At the end of 2020, your SWF flash-based eLearning content will no longer work on any browser. This renders your current flash-based content useless.
What Are My Options?
Currently, you can publish all SCORM packages to SWF Flash, HTML/HTML5 or a combination of both. SWF Flash has been the preferred publishing method for years, but it was not consistently supported across platforms, including Apple devices. It will be important for organizations to move away from this method with the extinction of the Flash player plugin. Our recommendation is to publish your eLearning content to the HTML5 only output. HTML5 is up-to-date and current, works on all devices and allows learners to launch SCORM courses from their browser without the use of a plugin. These enhancements are typically not supported by outdated browsers, so you will want to ensure you are running a more modern browser as your organization makes the shift to HTML5 content.
When Should I Convert?
NOW! Understanding the impact the extinction of flash will have on your organization is essential. Begin by determining how many courses you currently have deployed that contain SWF Flash. Next, take inventory of your course catalog to determine how large of a conversion project you are facing. Depending on the amount of SWF Flash content you uncover, you may find yourself with a very large conversion project to complete in a very short period. Assuming you have your course source files (not just the published SCORM files), updating your eLearning courses may consist of the following steps:
1. Open your courses in their original authoring tool. Make adjustments as needed and republish out as HTML5.

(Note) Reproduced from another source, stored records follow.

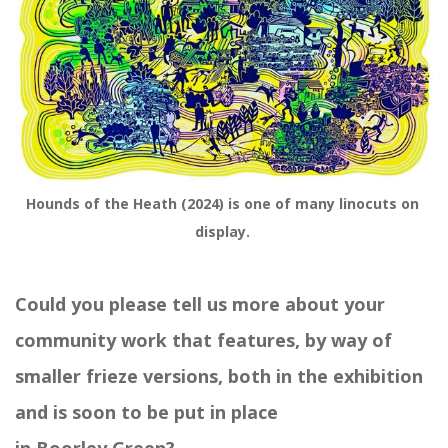
Hounds of the Heath (2024) is one of many linocuts on 
display. 
Could you please tell us more about your
community work that features, by way of
smaller frieze versions,
both in the exhibition
and
is
soon to
be put
in
place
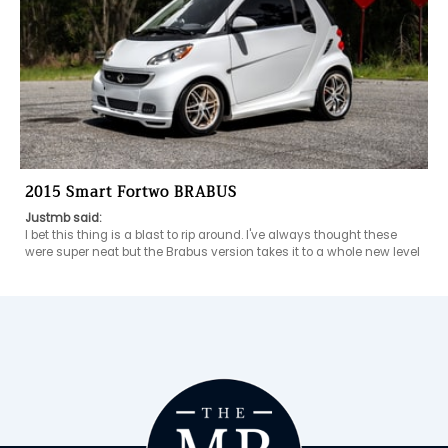
2015 Smart Fortwo BRABUS
Justmb said:
I bet this thing is a blast to rip around. I've always thought these 
were super neat but the Brabus version takes it to a whole new level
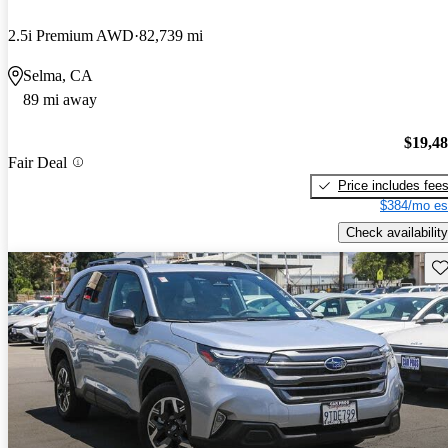
2.5i Premium AWD
82,739 mi
Selma, CA
89 mi away
$19,4
Fair Deal
Price includes fee
$384/mo es
Check availability
Sav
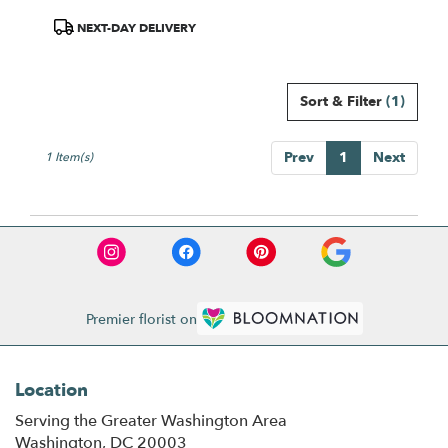
Same
day
Product
NEXT-DAY DELIVERY
flower
Tags:
delivery
available
Sort & Filter
(1)
Washington,
DC
Washington
,
Prev
1
Next
1 Item(s)
DC
Premier florist on
Location
Serving the Greater Washington Area
Washington, DC 20003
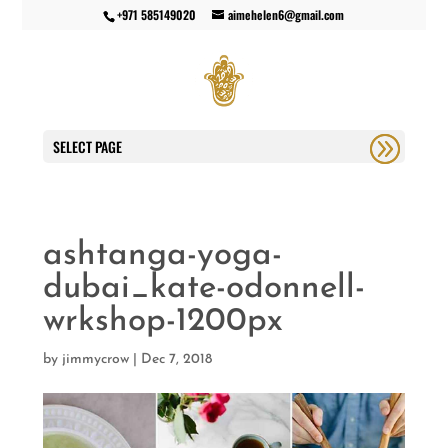
+971 585149020
aimehelen6@gmail.com
SELECT PAGE
ashtanga-yoga-
dubai_kate-odonnell-
wrkshop-1200px
by
jimmycrow
|
Dec 7, 2018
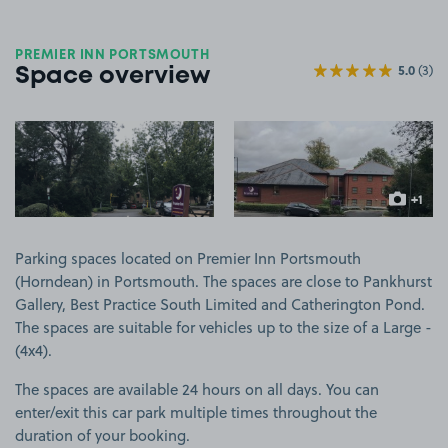
PREMIER INN PORTSMOUTH
5.0
(3)
Space overview
View image 1
View image 2
+1
more ima
Parking spaces located on Premier Inn Portsmouth
(Horndean) in Portsmouth. The spaces are close to Pankhurst
Gallery, Best Practice South Limited and Catherington Pond.
The spaces are suitable for vehicles up to the size of a Large -
(4x4).
The spaces are available 24 hours on all days. You can
enter/exit this car park multiple times throughout the
duration of your booking.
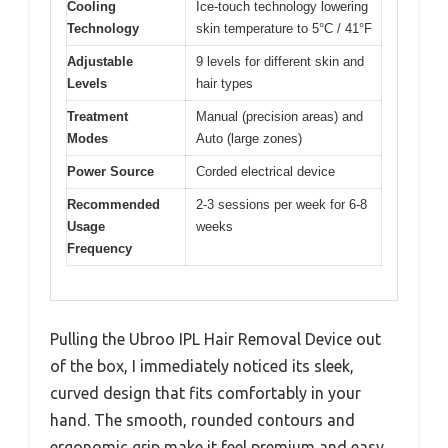
Cooling
Ice-touch technology lowering
Technology
skin temperature to 5°C / 41°F
Adjustable
9 levels for different skin and
Levels
hair types
Treatment
Manual (precision areas) and
Modes
Auto (large zones)
Power Source
Corded electrical device
Recommended
2-3 sessions per week for 6-8
Usage
weeks
Frequency
Pulling the Ubroo IPL Hair Removal Device out
of the box, I immediately noticed its sleek,
curved design that fits comfortably in your
hand. The smooth, rounded contours and
ergonomic grip make it feel premium and easy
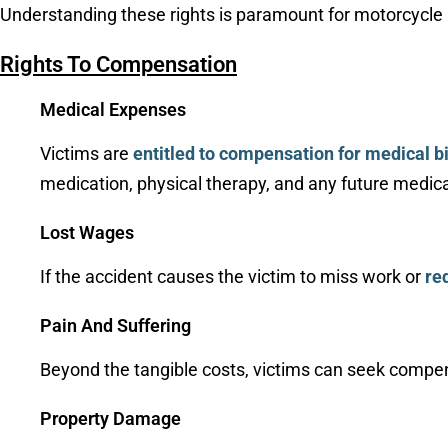
Understanding these rights is paramount for motorcycle ac
Rights To Compensation
Medical Expenses
Victims are
entitled to compensation for medical bi
medication, physical therapy, and any future medical
Lost Wages
If the accident causes the victim to miss work or
re
Pain And Suffering
Beyond the tangible costs, victims can seek compe
Property Damage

2. Open your courses in their original authoring tool. Some motion effects in your current content, such as text transitions, may not translate during HTML5 publishing. If so, you will need to re-build some content within your course and republish out as HTML5.
3. Some courses may have been built within an authoring tool that does not support HTML5 publishing. In this case, you will need to completely re-build your course in an authoring tool that supports HTML5 publishing.
4. If you do not have the original authoring tool source files, a rebuild of the entire course is necessary using an authoring tool that supports HTML5 publishing.
Note: You must have access to the original authoring tool source files to update a course, even if you’re just looking to republish to an HTML5 output.
If you are responsible for creating your organization’s eLearning content, remember to keep the following things in mind in order to have a successful migration now and set your organization up for success in the future:
- Always maintain a source file repository so you can update courses as content needs change and as technology evolves.
- Make sure you are creating HTML5 courses so they are responsive and will adapt to a wide variety of device sizes.
- Always keep you authoring software up to date.
- Do not publish out any new courses as SWF Flash.